Using Cauchy’s Integral Formula to compute an integral

Question

How do we compute the integral $\displaystyle \int_{|z|=2}{\frac{\,dz}{z^2+1}}$. My first thought was to factor the denominator. I get $z^2+1=(z+i)(z-i)$. Do we have to apply the Cauchy Integral Formula here? Would that be my next step that I should take?

Answer 1

Use partial fractions here. Doing so, will have our integrand as, $$\frac{1}{z^2+1}=\frac{i/2}{z+i}-\frac{i/2}{z-i}$$ Now, as you mentioned, we could proceed with this by applying the Cauchy integral formula to $f(z)=1$. Therefore, we have $$\frac{1}{2\pi i}\oint_{\mid z \mid = 2}\frac{1}{z^2+1}\,dz=\frac{i}{2}\left(\frac{1}{2\pi i}\right)\oint_{\mid z \mid = 2}\frac{1}{z+i}\,dz-\frac{i}{2}\left(\frac{1}{2\pi i}\right)\oint_{ \mid z \mid = 2}\frac{1}{z-1}\,dz=0$$

Answer 2

You may want to follow these steps: (1) Find out all the poles of the integrand. (2) Check how many of these line inside the curve $|z| = 2$. (3) Find the residue at every pole identified in step (2). (4) Use the residue theorem to get your answer.

Answer 3

You can avoid using partial fractions this way.

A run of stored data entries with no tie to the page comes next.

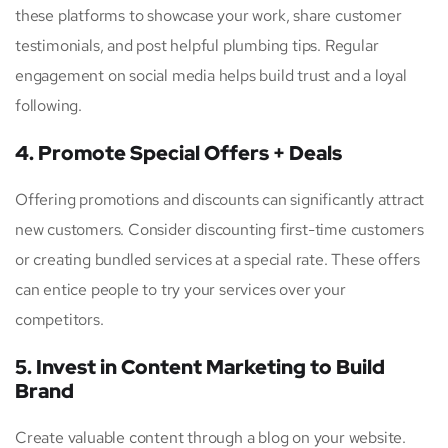
these platforms to showcase your work, share customer
testimonials, and post helpful plumbing tips. Regular
engagement on social media helps build trust and a loyal
following.
4. Promote Special Offers + Deals
Offering promotions and discounts can significantly attract
new customers. Consider discounting first-time customers
or creating bundled services at a special rate. These offers
can entice people to try your services over your
competitors.
5. Invest in Content Marketing to Build
Brand
Create valuable content through a blog on your website.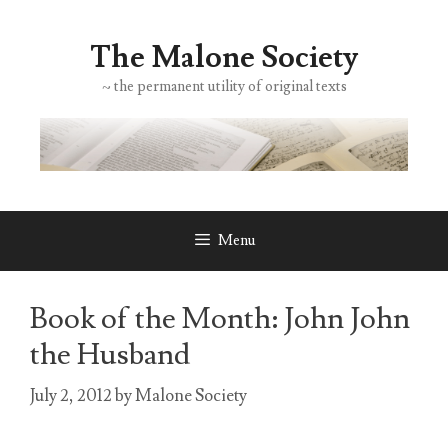
Skip
to
The Malone Society
content
~ the permanent utility of original texts
Menu
Book of the Month: John John
the Husband
July 2, 2012
by
Malone Society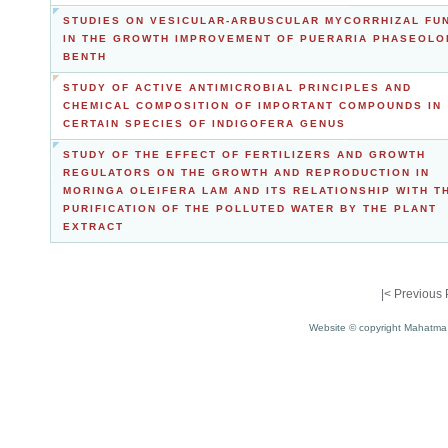
STUDIES ON VESICULAR-ARBUSCULAR MYCORRHIZAL FU
IN THE GROWTH IMPROVEMENT OF PUERARIA PHASEOLO
BENTH
STUDY OF ACTIVE ANTIMICROBIAL PRINCIPLES AND
CHEMICAL COMPOSITION OF IMPORTANT COMPOUNDS IN
CERTAIN SPECIES OF INDIGOFERA GENUS
STUDY OF THE EFFECT OF FERTILIZERS AND GROWTH
REGULATORS ON THE GROWTH AND REPRODUCTION IN
MORINGA OLEIFERA LAM AND ITS RELATIONSHIP WITH T
PURIFICATION OF THE POLLUTED WATER BY THE PLANT
EXTRACT
|<
Previous
Website © copyright Mahatma 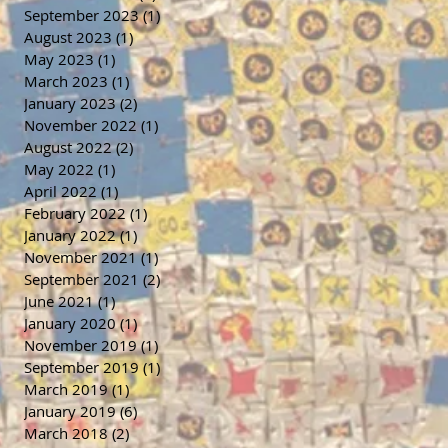
September 2023
(1)
1 post
August 2023
(1)
1 post
May 2023
(1)
1 post
March 2023
(1)
1 post
January 2023
(2)
2 posts
November 2022
(1)
1 post
August 2022
(2)
2 posts
May 2022
(1)
1 post
April 2022
(1)
1 post
February 2022
(1)
1 post
January 2022
(1)
1 post
November 2021
(1)
1 post
September 2021
(2)
2 posts
June 2021
(1)
1 post
January 2020
(1)
1 post
November 2019
(1)
1 post
September 2019
(1)
1 post
March 2019
(1)
1 post
January 2019
(6)
6 posts
March 2018
(2)
2 posts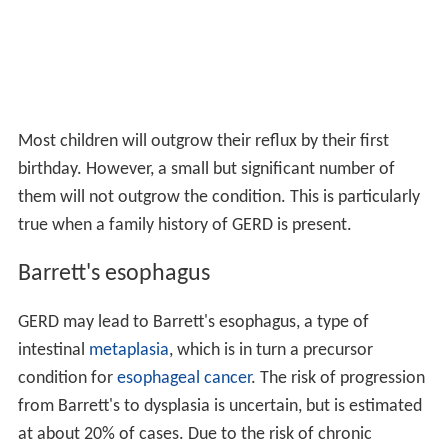
Most children will outgrow their reflux by their first
birthday. However, a small but significant number of
them will not outgrow the condition. This is particularly
true when a family history of GERD is present.
Barrett's esophagus
GERD may lead to Barrett's esophagus, a type of
intestinal
metaplasia
, which is in turn a precursor
condition for
esophageal cancer
. The risk of progression
from Barrett's to dysplasia is uncertain, but is estimated
at about 20% of cases. Due to the risk of chronic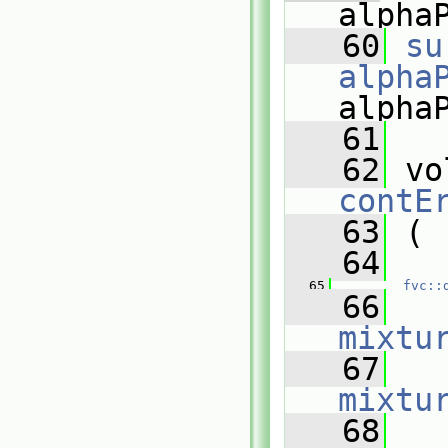
alpha
   60
su
alpha
alpha
   61
   62
contE
   63
 (
   64
   
   65
fvc::
   66
   
mixtu
   67
   
mixtu
   68
   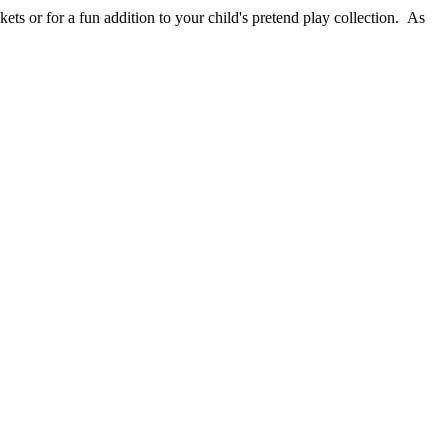
ets or for a fun addition to your child's pretend play collection. As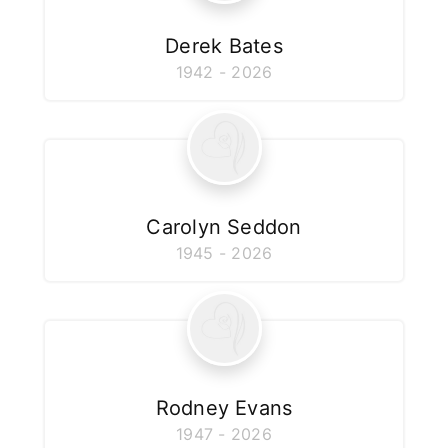
Derek Bates
1942 - 2026
Carolyn Seddon
1945 - 2026
Rodney Evans
1947 - 2026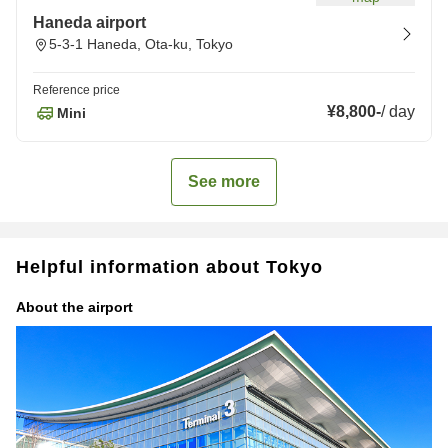
Haneda airport
5-3-1 Haneda, Ota-ku, Tokyo
Reference price
¥8,800
-
/
day
Mini
See more
Helpful information about Tokyo
About the airport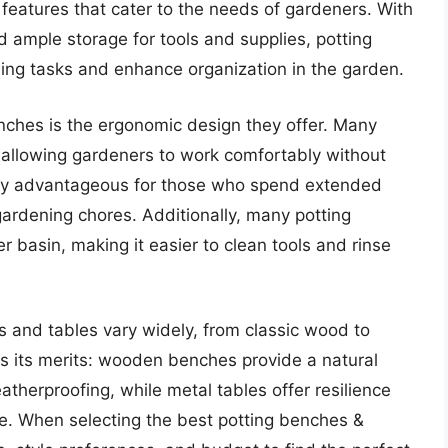
features that cater to the needs of gardeners. With
d ample storage for tools and supplies, potting
ing tasks and enhance organization in the garden.
enches is the ergonomic design they offer. Many
 allowing gardeners to work comfortably without
arly advantageous for those who spend extended
gardening chores. Additionally, many potting
 basin, making it easier to clean tools and rinse
s and tables vary widely, from classic wood to
s its merits: wooden benches provide a natural
atherproofing, while metal tables offer resilience
. When selecting the best potting benches &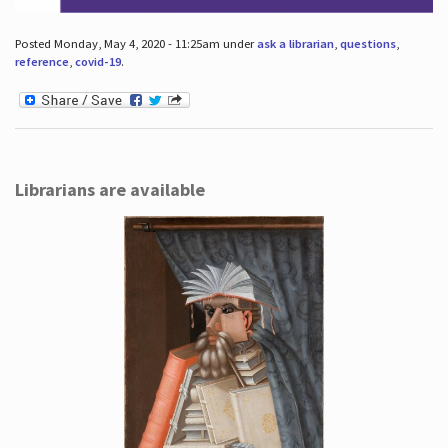
Posted Monday, May 4, 2020 - 11:25am under
ask a librarian
,
questions
,
reference
,
covid-19
.
Librarians are available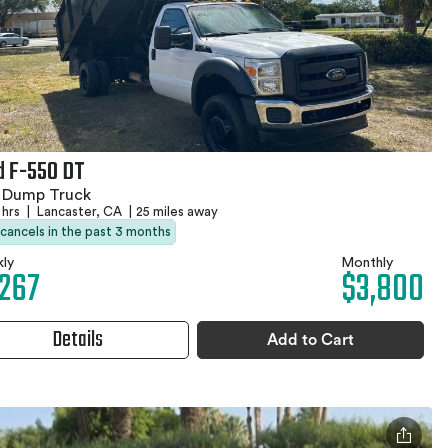
d F-550 DT
1 Dump Truck
 hrs
|
Lancaster, CA
|
25 miles away
 cancels in the past 3 months
ly
Monthly
,267
$3,800
Details
Add to Cart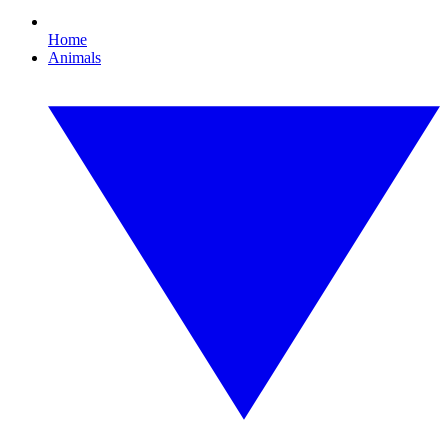
Home
Animals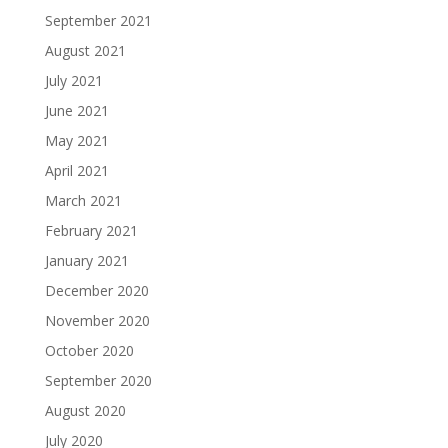
September 2021
August 2021
July 2021
June 2021
May 2021
April 2021
March 2021
February 2021
January 2021
December 2020
November 2020
October 2020
September 2020
August 2020
July 2020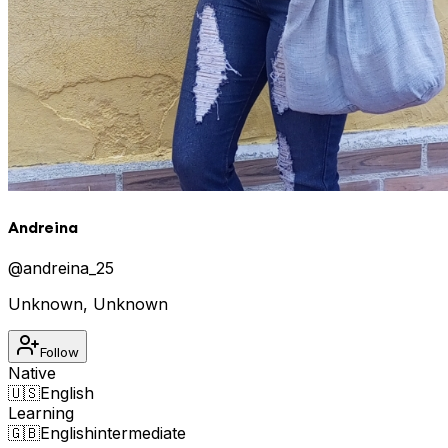
Andreina
@
andreina_25
Unknown
,
Unknown
Follow
Native
🇺🇸
English
Learning
🇬🇧
English
intermediate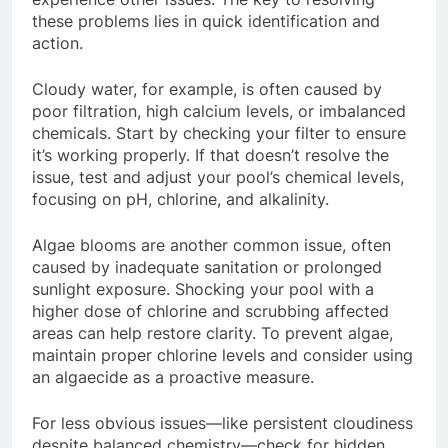
these problems lies in quick identification and
action.
Cloudy water, for example, is often caused by
poor filtration, high calcium levels, or imbalanced
chemicals. Start by checking your filter to ensure
it’s working properly. If that doesn’t resolve the
issue, test and adjust your pool’s chemical levels,
focusing on pH, chlorine, and alkalinity.
Algae blooms are another common issue, often
caused by inadequate sanitation or prolonged
sunlight exposure. Shocking your pool with a
higher dose of chlorine and scrubbing affected
areas can help restore clarity. To prevent algae,
maintain proper chlorine levels and consider using
an algaecide as a proactive measure.
For less obvious issues—like persistent cloudiness
despite balanced chemistry—check for hidden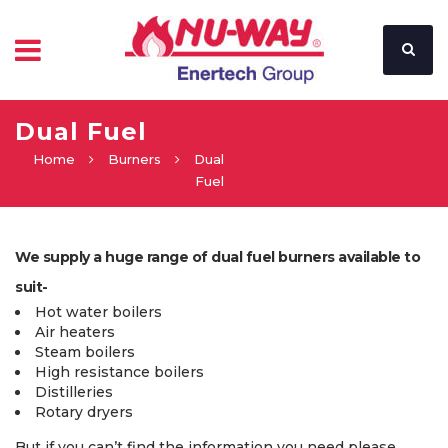
Dual Fuel
Home
Burners
Dual
Fuel
We supply a huge range of dual fuel burners available to
suit-
Hot water boilers
Air heaters
Steam boilers
High resistance boilers
Distilleries
Rotary dryers
But if you can’t find the information you need please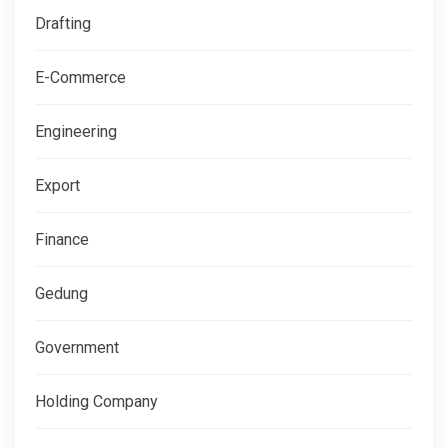
Drafting
E-Commerce
Engineering
Export
Finance
Gedung
Government
Holding Company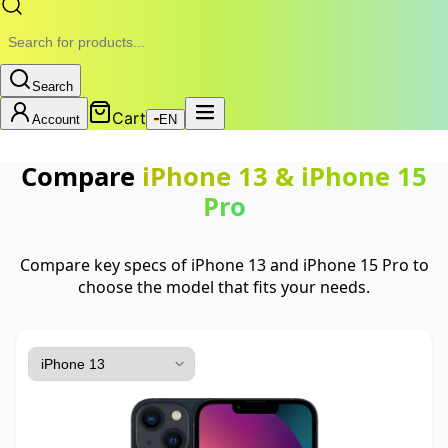
Search
Cart
Account
EN
Compare
iPhone 13
&
iPhone 15
Pro
Compare key specs of iPhone 13 and iPhone 15 Pro to
choose the model that fits your needs.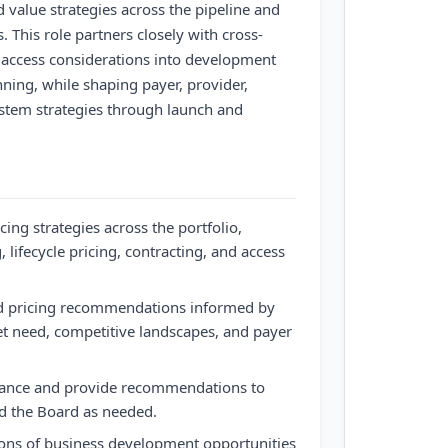
 value strategies across the pipeline and
 This role partners closely with cross-
 access considerations into development
ning, while shaping payer, provider,
stem strategies through launch and
cing strategies across the portfolio,
, lifecycle pricing, contracting, and access
d pricing recommendations informed by
 need, competitive landscapes, and payer
nance and provide recommendations to
nd the Board as needed.
ions of business development opportunities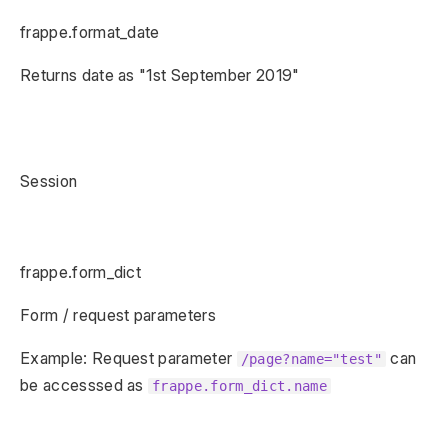
frappe.format_date
Returns date as "1st September 2019"
Session
frappe.form_dict
Form / request parameters
Example: Request parameter
can
/page?name="test"
be accesssed as
frappe.form_dict.name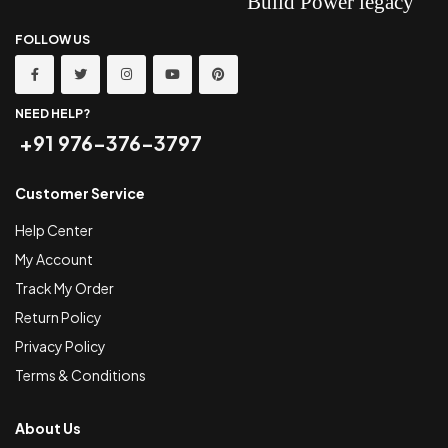
FOLLOW US
NEED HELP?
+91 976-376-3797
Customer Service
Help Center
My Account
Track My Order
Return Policy
Privacy Policy
Terms & Conditions
About Us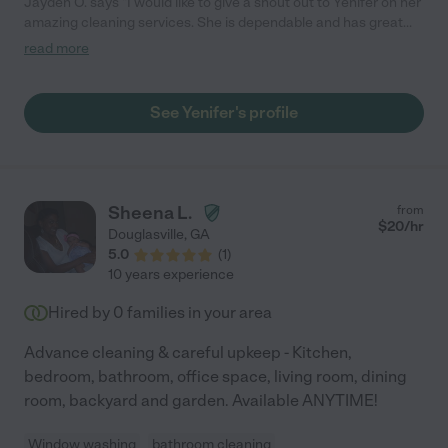
Jayden O. says "I would like to give a shout out to Yenifer on her
amazing cleaning services. She is dependable and has great
work ethics. I recently had my home cleaned and was amazed
read more
at how fast, efficient she was. I have no complaints. Thank you
Yenifer for your hard work. I hope it pays off."
See Yenifer's profile
Sheena L.
from
$
20
/hr
Douglasville
,
GA
5.0
(
1
)
10 years experience
Hired by
0
families in your area
Advance cleaning & careful upkeep - Kitchen,
bedroom, bathroom, office space, living room, dining
room, backyard and garden. Available ANYTIME!
Window washing
bathroom cleaning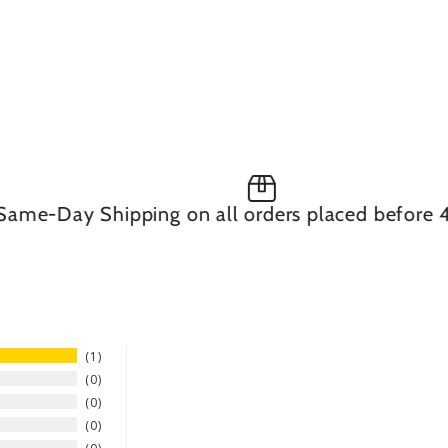
-Day Shipping on all orders placed before 4pm
1
0
0
0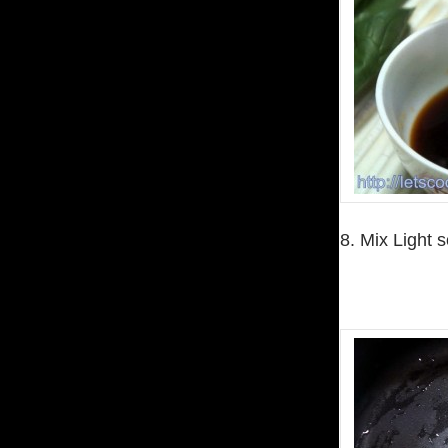
8. Mix Light 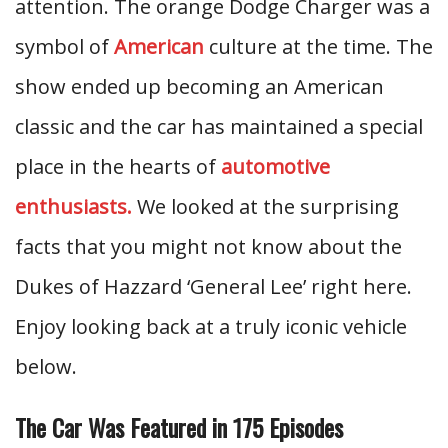
attention. The orange Dodge Charger was a
symbol of
American
culture at the time. The
show ended up becoming an American
classic and the car has maintained a special
place in the hearts of
automotive
enthusiasts.
We looked at the surprising
facts that you might not know about the
Dukes of Hazzard ‘General Lee’ right here.
Enjoy looking back at a truly iconic vehicle
below.
The Car Was Featured in 175 Episodes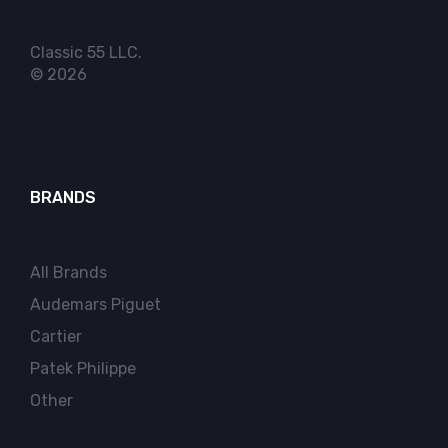
Classic 55 LLC.
© 2026
BRANDS
All Brands
Audemars Piguet
Cartier
Patek Philippe
Other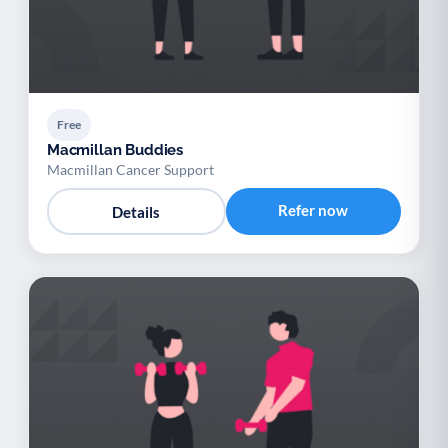
Free
Macmillan Buddies
Macmillan Cancer Support
Refer now
Details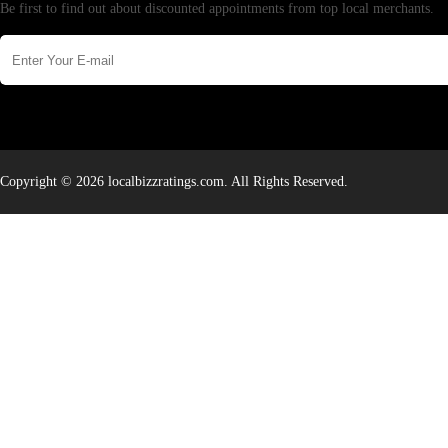
Be first to find out about discounted appointments from top local merchants.
Copyright © 2026 localbizzratings.com. All Rights Reserved.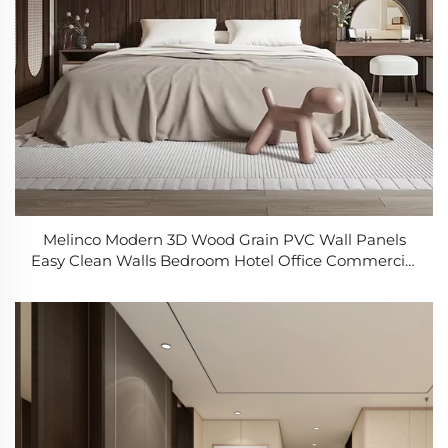
Melinco Modern 3D Wood Grain PVC Wall Panels
Easy Clean Walls Bedroom Hotel Office Commercial
Residential Interior Decor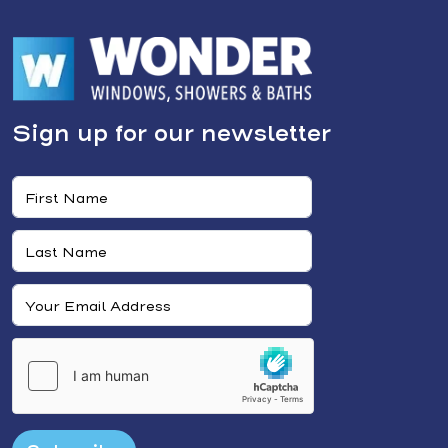
Sign up for our newsletter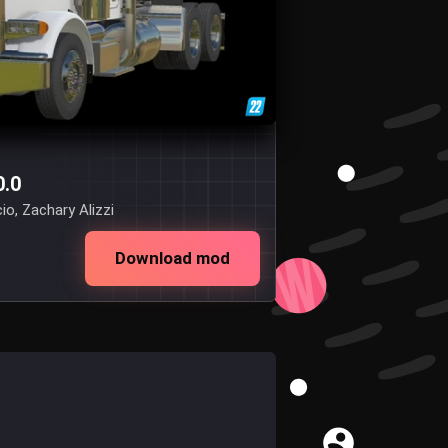
0.0
o, Zachary Alizzi
Download mod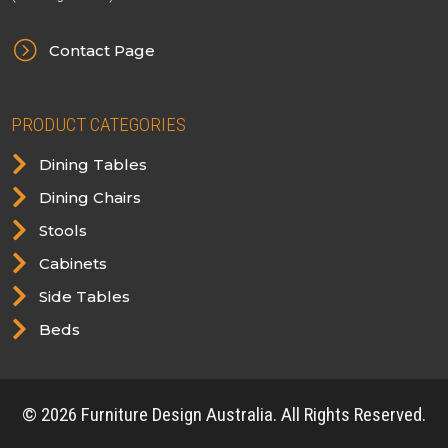
=
Contact Page
PRODUCT CATEGORIES

Dining Tables

Dining Chairs

Stools

Cabinets

Side Tables

Beds
© 2026 Furniture Design Australia. All Rights Reserved.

This function that you have has two simple poles at $z=i$ and $z=-i$, both of which are inside the circle $|z| = 2$. Thus the integral is

$$\int_{|z|=2} \frac {1}{z^2+1}dz = 2\pi i \left( \text{Res}_i \frac {1}{z^2+1} +\text{Res}_{-i} \frac {1}{z^2+1}\right).$$

Now,

$$\text{Res}_i \frac {1}{z^2+1} = \text{Res}_i \frac {\frac{1}{z+i}}{z-i} = \frac{1}{2i}$$and

$$\text{Res}_{-i} \frac {1}{z^2+1} = \text{Res}_{-i} \frac {\frac{1}{z-i}}{z+i} = \frac{-1}{2i}.$$

What we have used here s the following:

If $g(z)$ has a simple pole at $z_0$, then

$$\text{Rez}_{z_0} \frac{f(z)}{g(z)} = \frac{f(z_0)}{g'(z_0)}.$$

Answer 4

First write $$ \oint_{|z|=2}\frac{1}{z^2+1}dz=\oint_{|z-i|=1/2}h(z)\frac{1}{z-i}dz+\oint_{|z+i|=1/2}k(z)\frac{1}{z+i}dz $$ where $h(z)=\frac{1}{z+i}$ is holomorphic on a neighborhood of $|z-i|\le 1/2$ and $k(z)=\frac{1}{z-i}$ is holomorphic on a neighborhood of $|z+i|\le 1/2$. Using Cauchy's integral formula, the above becomes $$ 2\pi i h(i) + 2\pi i k(-i)=2\pi i\frac{1}{i+i}+2\pi i\frac{1}{-i-i}=0. $$